In Hartha und Leisnig steht noch nicht fest, wie das Geld verwendet werden soll. „Der Bürgermeister hat eine Möglichkeit der Ehrung favorisiert. Es soll in der nächsten Woche noch einmal darüber gesprochen werden“, sagte Harthas Kämmerin Barbara Müller.

Die Gemeinde Ostrau unterstützt ihre Vereine in Anerkennung ihrer Arbeit sowieso jedes Jahr großzügig. So stimmten die Räte im Februar einem Zuschuss von mehr als 19 000 Euro zu. „Wir wollen das Geld, das wir für das Ehrenamt bekommen haben, nicht streuen. Denn bei vielen Vereinen und anderen engagierten Leuten würde da nicht viel ankommen“, sagte Ostraus Bürgermeister Dirk Schilling (CDU). Sollte das Geld für die Ehrenamtlichen noch einmal ausgereicht werden, könnte es künftig zum Neujahrsempfang von Ostrau und Zschaitz-Ottewig eingesetzt werden.

„Die 2 600 Euro, die Döbeln erhält, sind als Dankeschön für ehrenamtliche Tätigkeiten in den Bereichen Soziales, Bildung, Kultur und Sport vorgesehen.
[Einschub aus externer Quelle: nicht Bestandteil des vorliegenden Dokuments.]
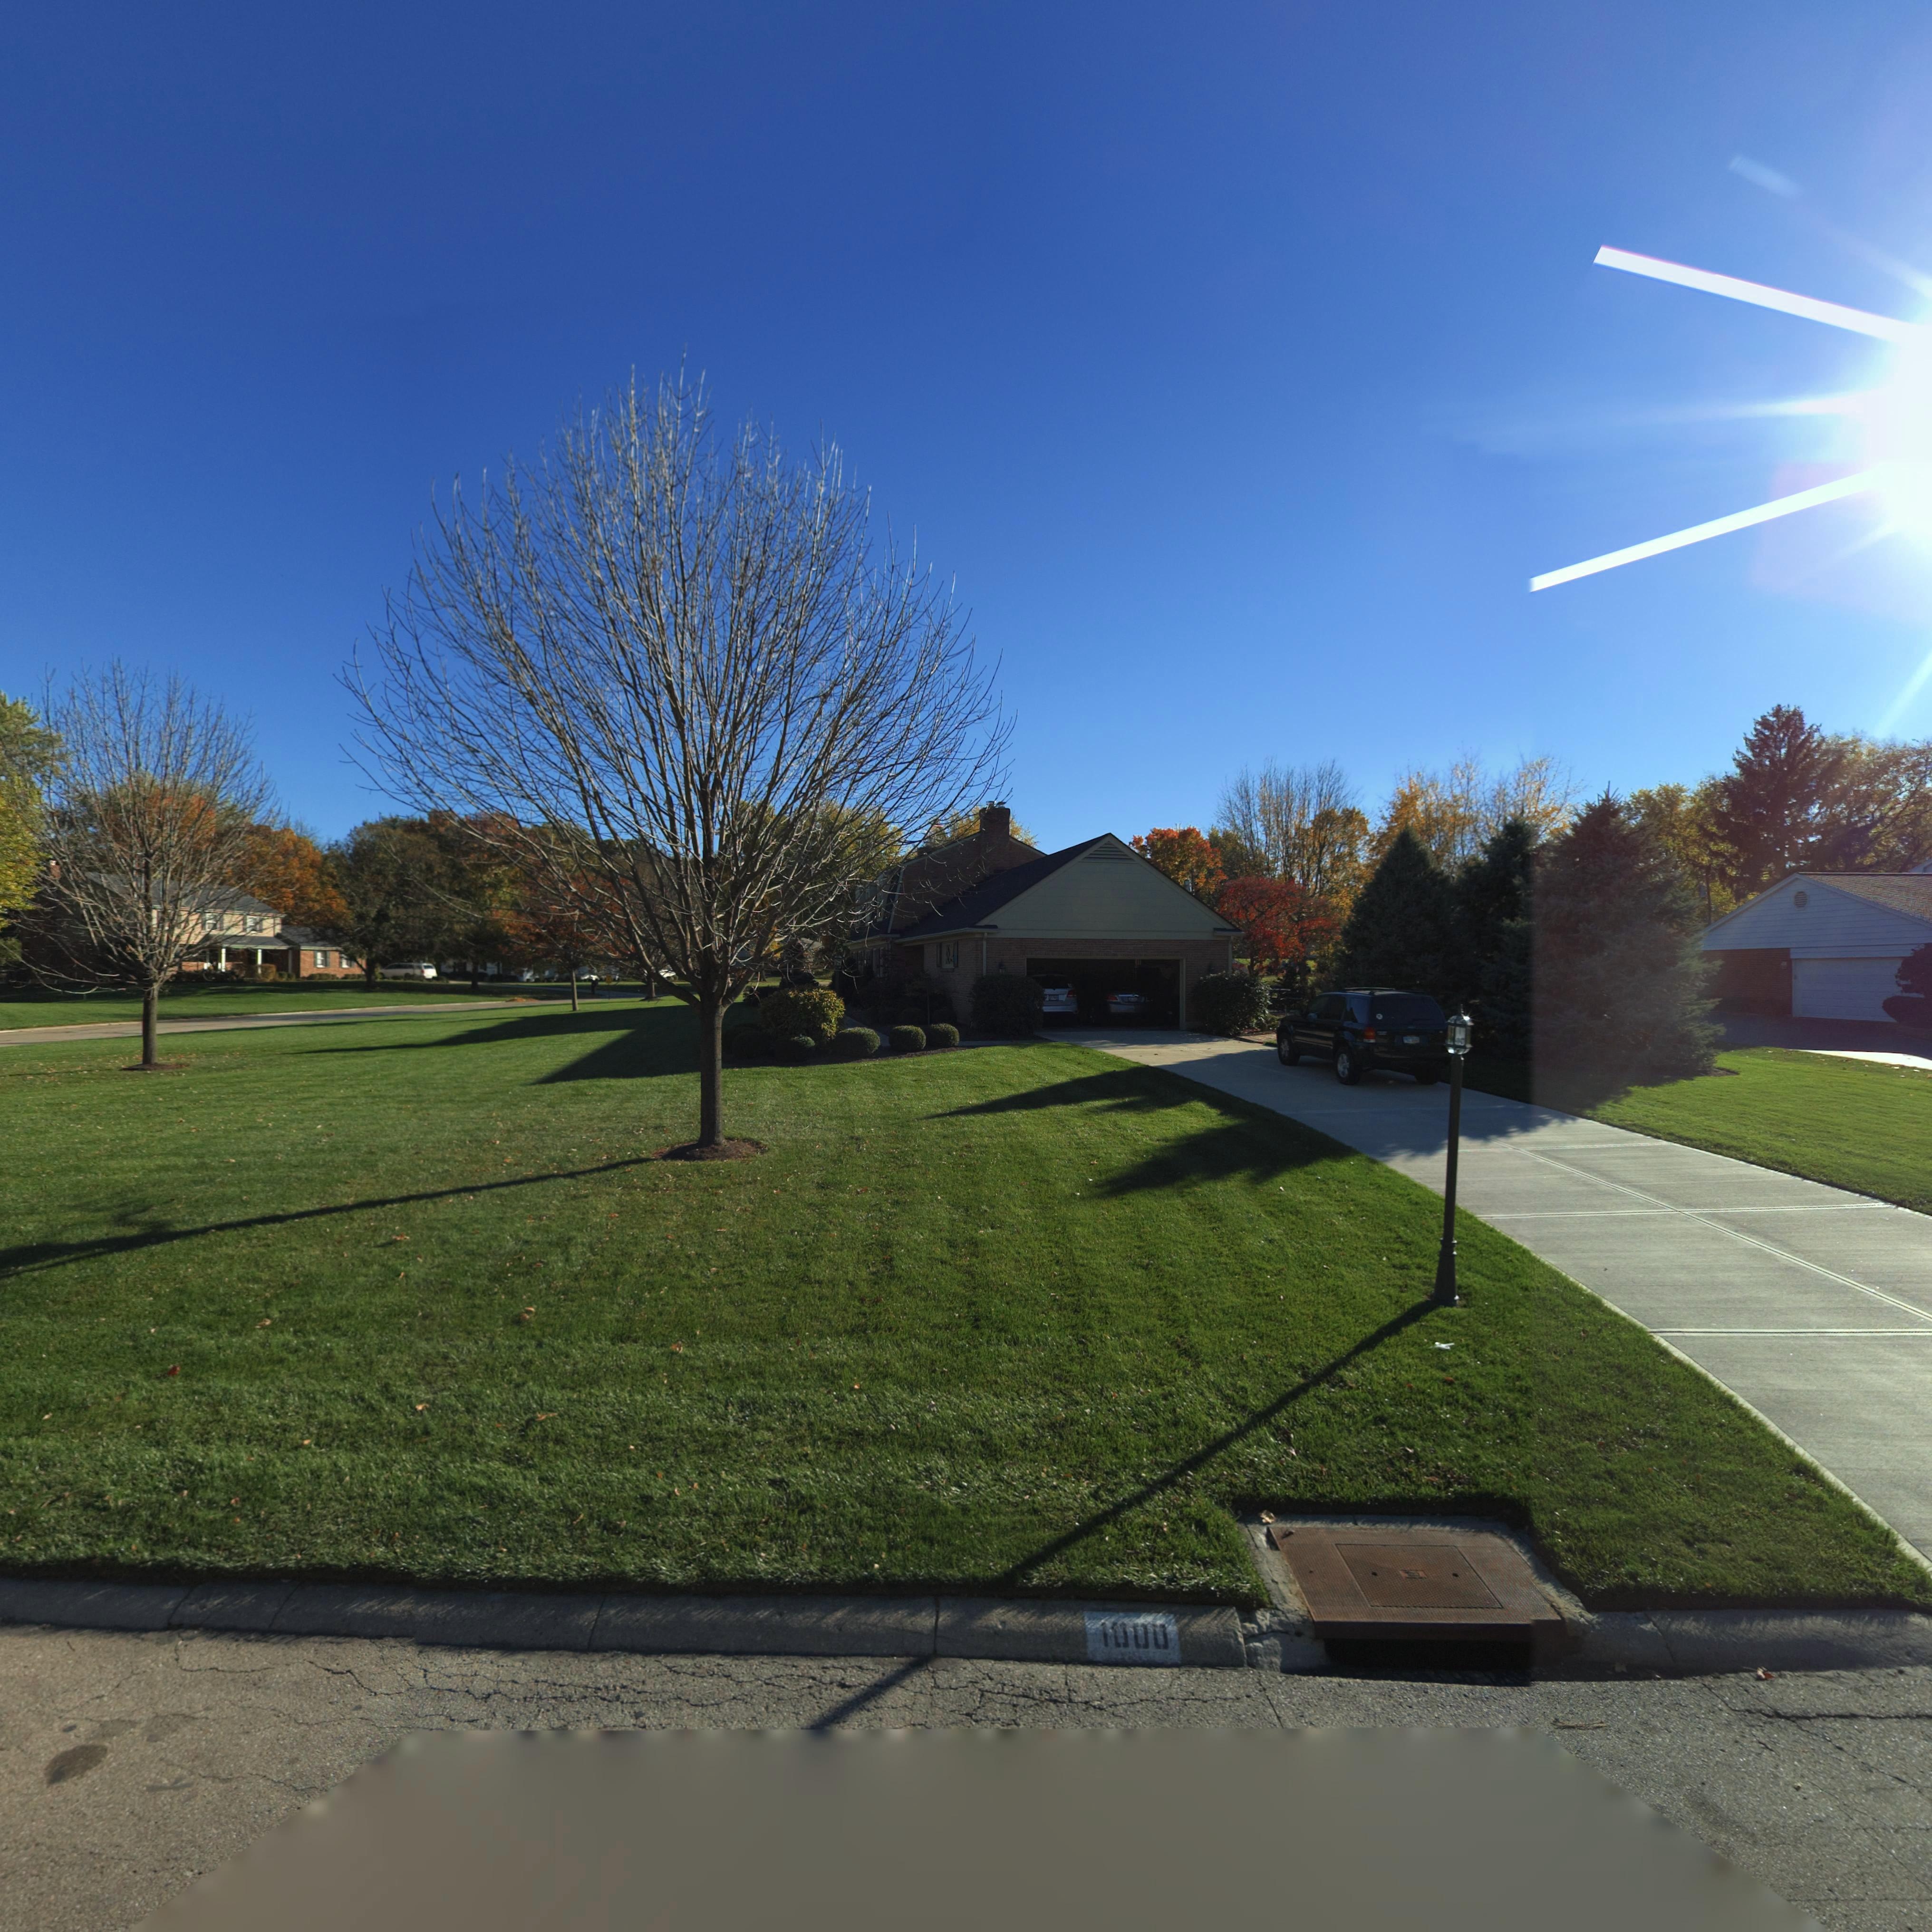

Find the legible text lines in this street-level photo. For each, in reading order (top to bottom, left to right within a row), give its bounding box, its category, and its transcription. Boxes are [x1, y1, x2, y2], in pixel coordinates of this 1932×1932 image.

[1099, 1620, 1171, 1651] StreetNumber: 1000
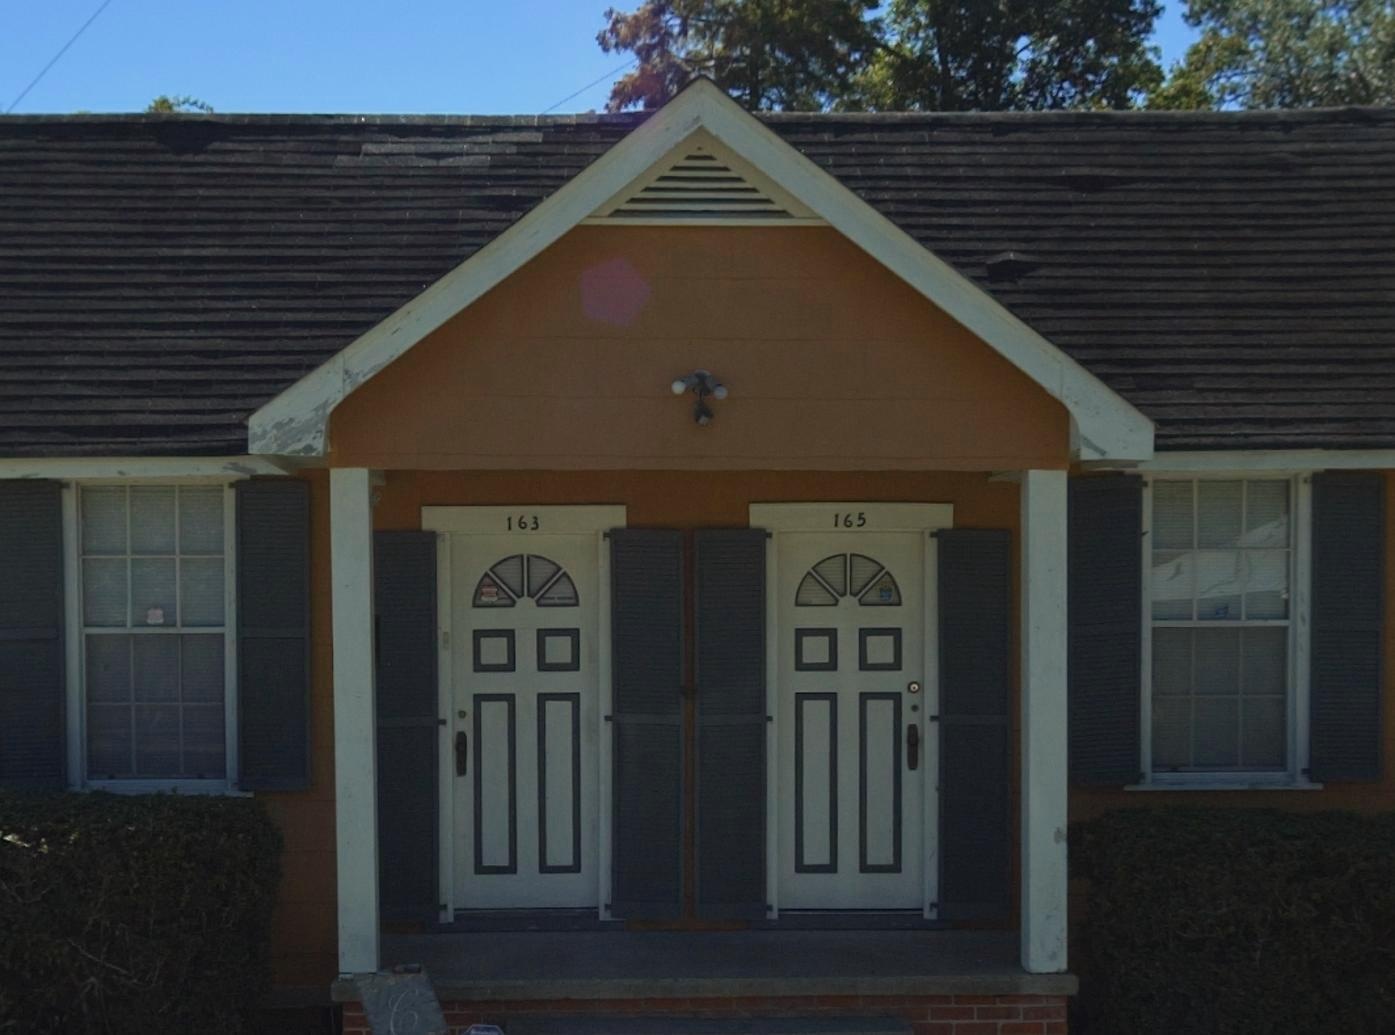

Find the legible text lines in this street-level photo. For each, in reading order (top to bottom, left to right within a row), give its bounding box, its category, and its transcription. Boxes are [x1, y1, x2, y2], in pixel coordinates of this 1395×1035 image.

[505, 514, 541, 532] StreetNumber: 163
[832, 510, 867, 529] StreetNumber: 165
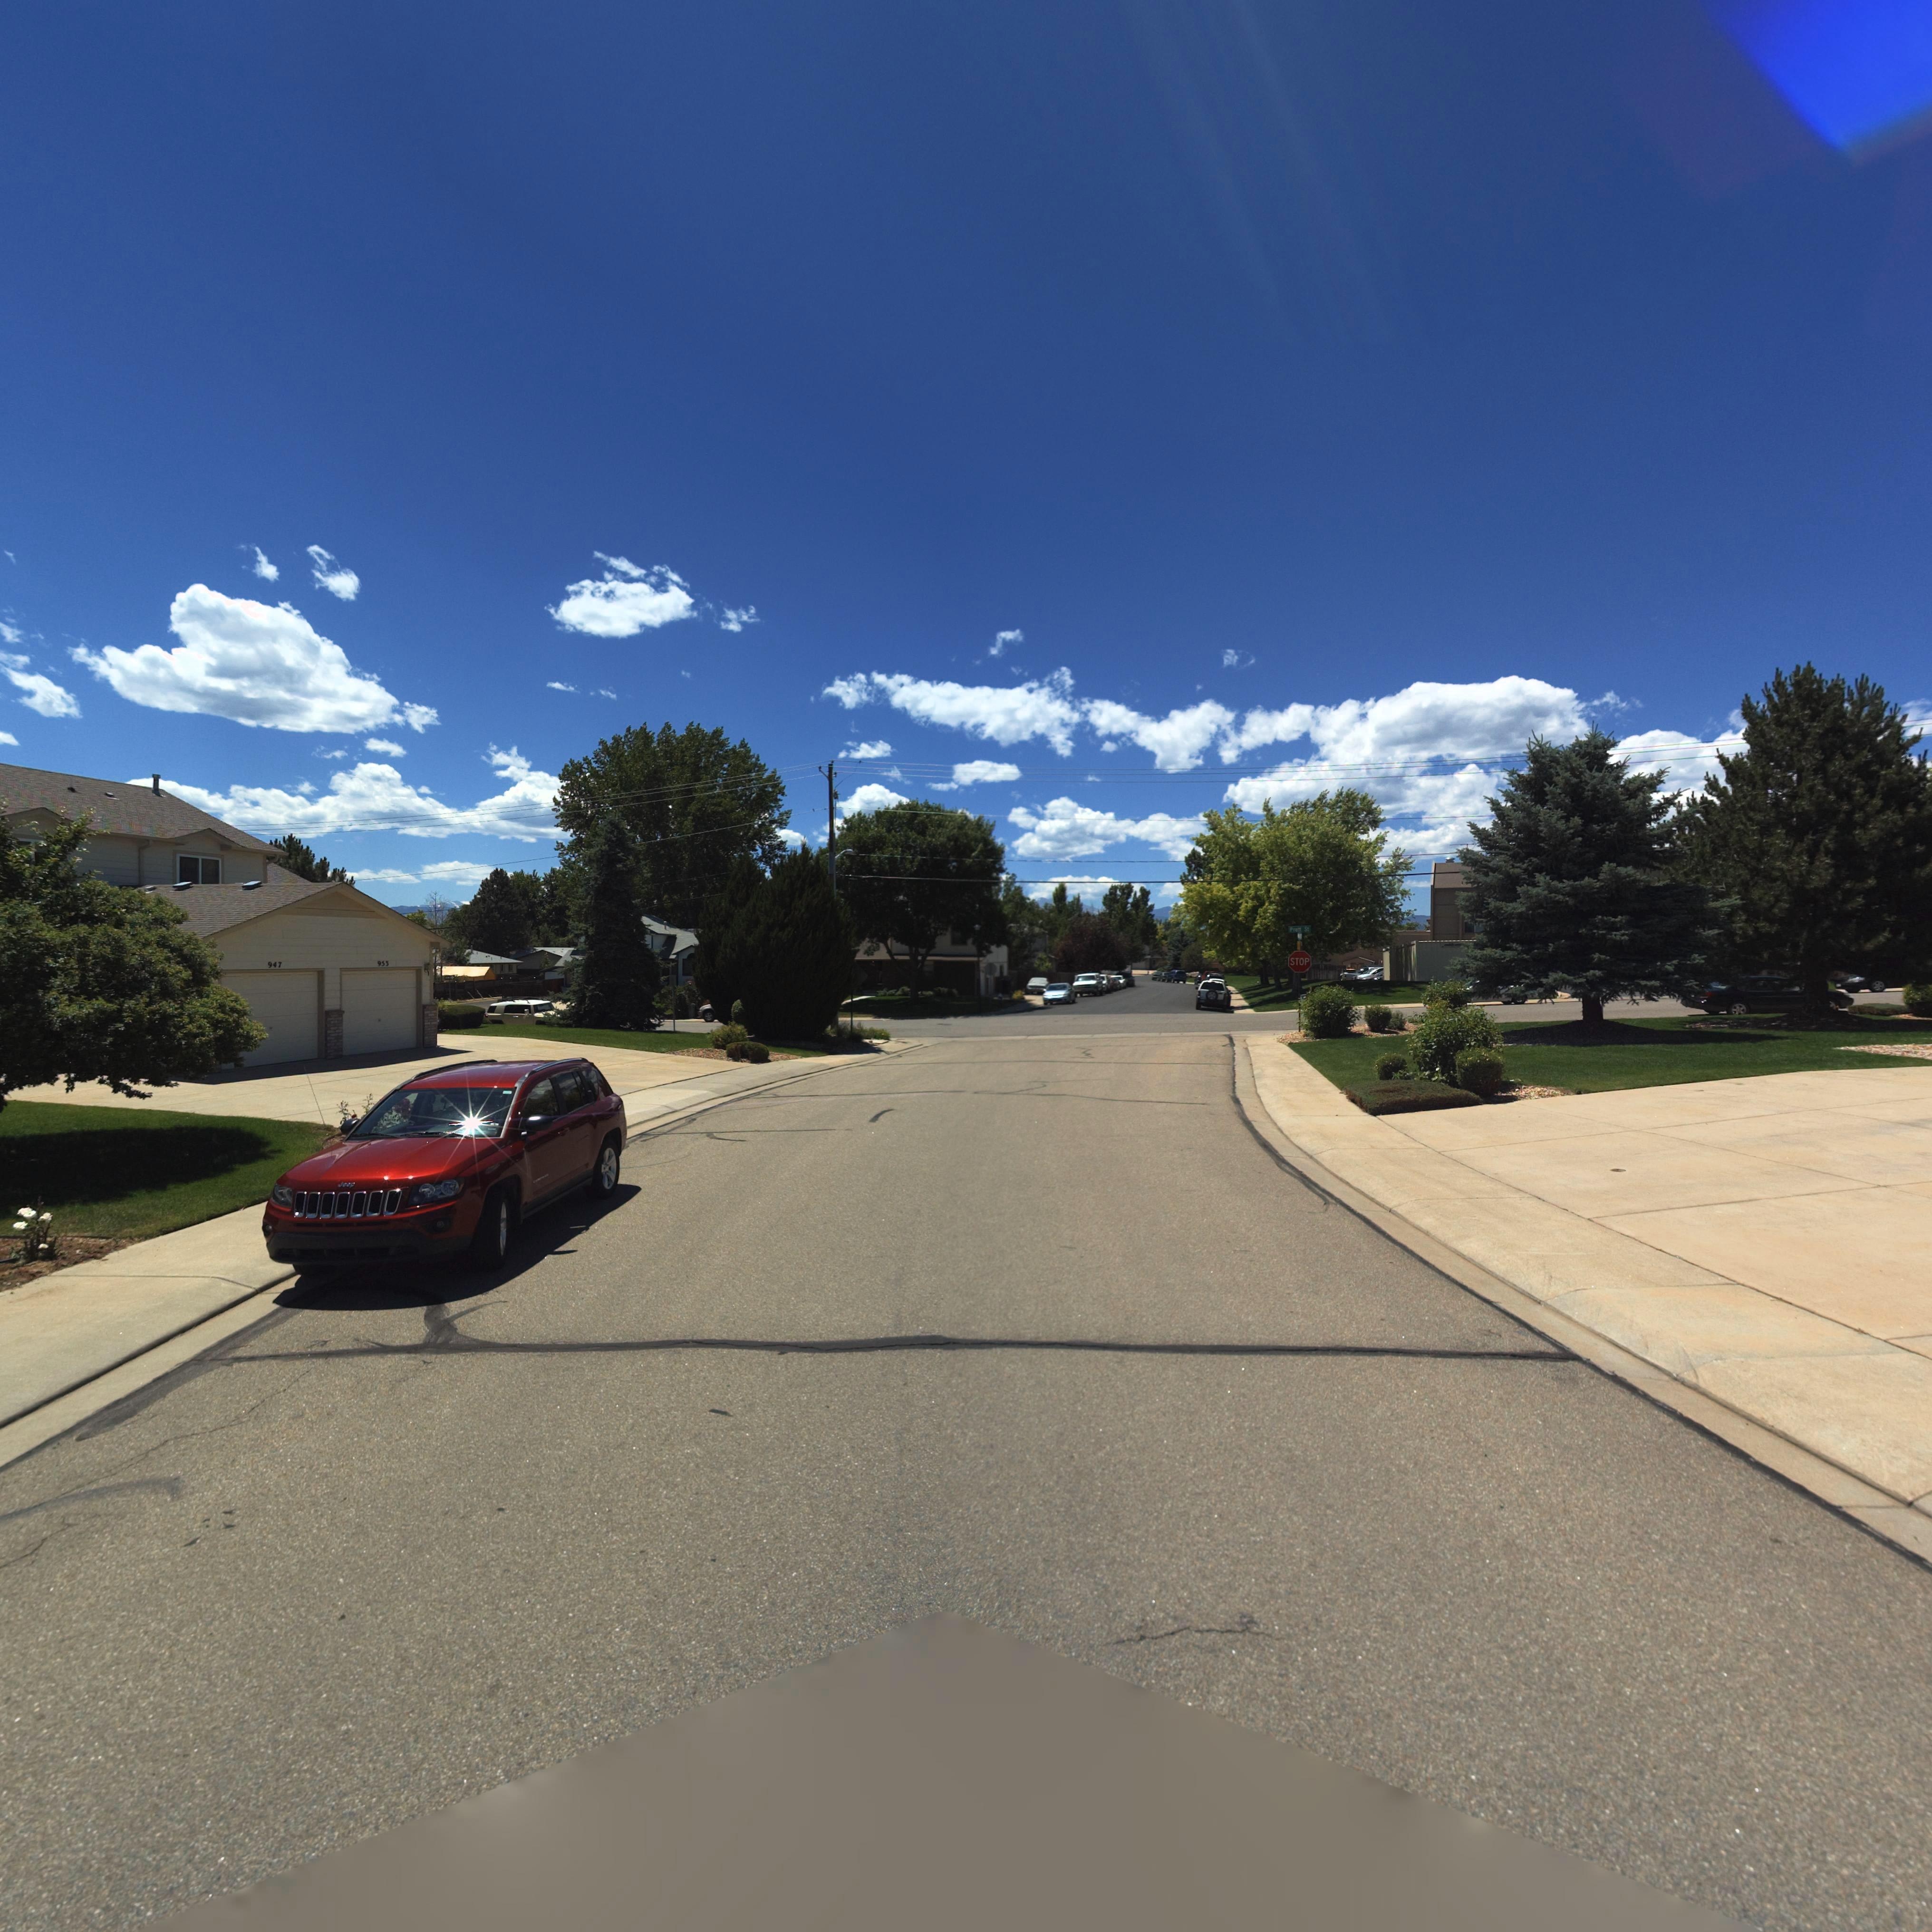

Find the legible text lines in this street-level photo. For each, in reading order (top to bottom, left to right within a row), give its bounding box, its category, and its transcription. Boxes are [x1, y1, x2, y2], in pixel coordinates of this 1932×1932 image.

[1289, 926, 1309, 932] StreetName: Pratt St
[267, 961, 282, 968] StreetNumber: 947
[377, 960, 389, 966] StreetNumber: 953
Danach werden wir bei der Verteilung des Geldes verfahren“, sagte der Döbelner Stadtsprecher Thomas Mettcher.

Angebot der Paten vergrößert


Der Landkreis Mittelsachsen setzt den Anteil „Ehrenamt innovativ“ in Höhe von 20 000 Euro für die Ausweitung des Familienpatenprojektes ein. „Das heißt, ehrenamtliche Familienpaten können nun auch für Familien mit Kindern im Alter von über drei Jahren gewonnen und eingesetzt werden“, sagte Kreissprecher André Kaiser.

Außerdem werde das Geld für die Unterstützung eines Ausflugs ehrenamtlicher Helfer von Tafeln verwendet. Der Landkreis nutzt das Budget für die Übernahme des Teilnahmebeitrags für Juleica-Schulungen des Kreisjugendringes Mittelsachsen. Dabei handelt es sich um die Qualifizierung von Leuten, die in der offenen Jugendarbeit tätig sind. Geplant ist eine verstärkte Öffentlichkeitsarbeit für ehrenamtliches Engagement.